IAN CHUBB: I don’t think we are, and I don’t think we’re making them interesting enough when they do study them at school. I’ve been saying for a long time now that science has got to be taught inspirationally and the best way to teach it inspirationally is to teach it the way it’s practised. Science in practice is awesome. If you’re actually an experimental scientist and you design an experiment and it goes wrong you learn a lot from that; it’s not that it goes wrong, it just informs you differently. You’ve got a mix of responses as a scientist. But to teach it blandly out of a textbook I think doesn’t actually give the student that sense of excitement that there is when you suddenly understand something better, even if you don’t go on to be a scientist, or you do something that gives you some insights into something that wasn’t known before. All of those things are just mind-bogglingly awesome, so that’s how it ought to be taught. In order to do that we’ve got to support our teachers, we’ve got to recognise the importance of teaching and we’ve got to make sure that we give them the maximum opportunity to draw the talent out of these students.

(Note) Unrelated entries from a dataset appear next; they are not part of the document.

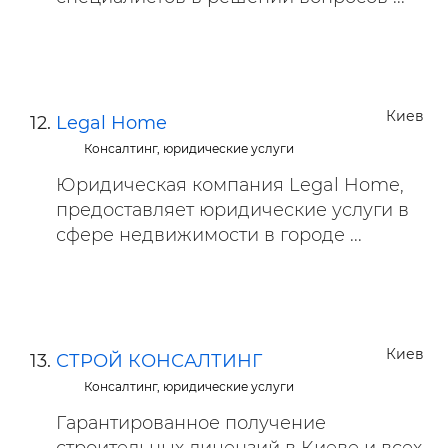
Киев
Legal Home
Консалтинг, юридические услуги
Юридическая компания Legal Home,
предоставляет юридические услуги в
сфере недвижимости в городе ...
Киев
СТРОЙ КОНСАЛТИНГ
Консалтинг, юридические услуги
Гарантированное получение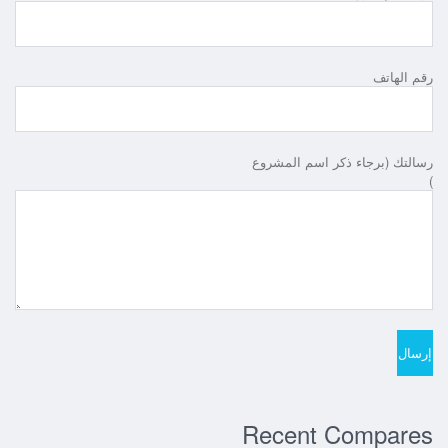
رقم الهاتف
رسالتك (برجاء ذكر اسم المشروع
)
Recent Compares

PAUL TURTON: Unfortunately you can’t have a Brian Cox in every classroom. Ironically now there’s never been more media focusing on science and nature. You look at the availability of audiovisual materials for young people and there’s plenty of material out there, so it’s not as though they’re not being exposed to the opportunities.

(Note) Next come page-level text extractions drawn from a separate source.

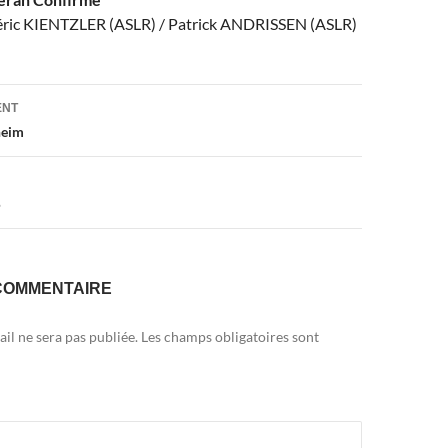
éric KIENTZLER (ASLR) / Patrick ANDRISSEN (ASLR)
on
ENT
heim
5
COMMENTAIRE
il ne sera pas publiée.
Les champs obligatoires sont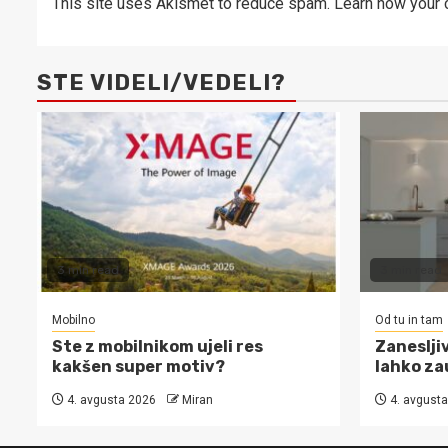
This site uses Akismet to reduce spam.
Learn how your 
STE VIDELI/VEDELI?
3 min read
3 min read
Mobilno
Od tu in tam
Ste z mobilnikom ujeli res
Zanesljiv
kakšen super motiv?
lahko za
4. avgusta 2026
Miran
4. avgusta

IAN CHUBB: Well that’s true and then they go back into a classroom where, in Australia for example, the Australian Mathematical Sciences Institute in Melbourne estimates that something like 40% of teachers teaching mathematics are out of field in early secondary school. So it’s hard for those teachers to encourage the students who might go off and see something or, watch Brian Cox in the evening, go back into class and I think come back to earth. So it is, I acknowledge, a very complex issue but the point is that we human beings tackle complex issues. It takes the will to do it.
PAUL TURTON: Newcastle has reinvented itself a number of times and there’s been a fair bit of innovation associated with the Hunter region over the years. How well are we placed in relative terms to move forward with what you would describe as a generation of ideas, or creating an environment where ideas proliferate?
IAN CHUBB: Well partly Paul I’m going up there to learn. I’ve been told, and today I’m going to be able to see things that are being done. But from all that I’ve seen and read and heard so far then I think Newcastle, the Hunter region, has taken some really good steps.
One of the things that we have to learn in Australia is that we can learn from the good things that are being done in various parts of the country, rather than quarantining them to one particular part because somebody with some spark and energy and drive and commitment has created a particular sort of environment. We need to make sure that we can learn from that and translate it across Australia. There are lots of good things being done in various parts of Australia but they’re relatively small-scale and relatively local in influence. So it’s really a question for me today of finding out, learning a lot, meeting a number of people and then thinking about how much of this could be part of a federal government push to improve science and science education in Australia.
PAUL TURTON: Professor Chubb, good to talk to you and best of luck with all of your meetings today.
IAN CHUBB: Thanks very much Paul.
PAUL TURTON: Professor Ian Chubb, Australia’s Chief Scientist, in the Hunter for a variety of meetings including a public lecture at Newcastle city hall at 4.30 this afternoon. That’s almost full, so if you’d like to be there you’ll need to make a booking.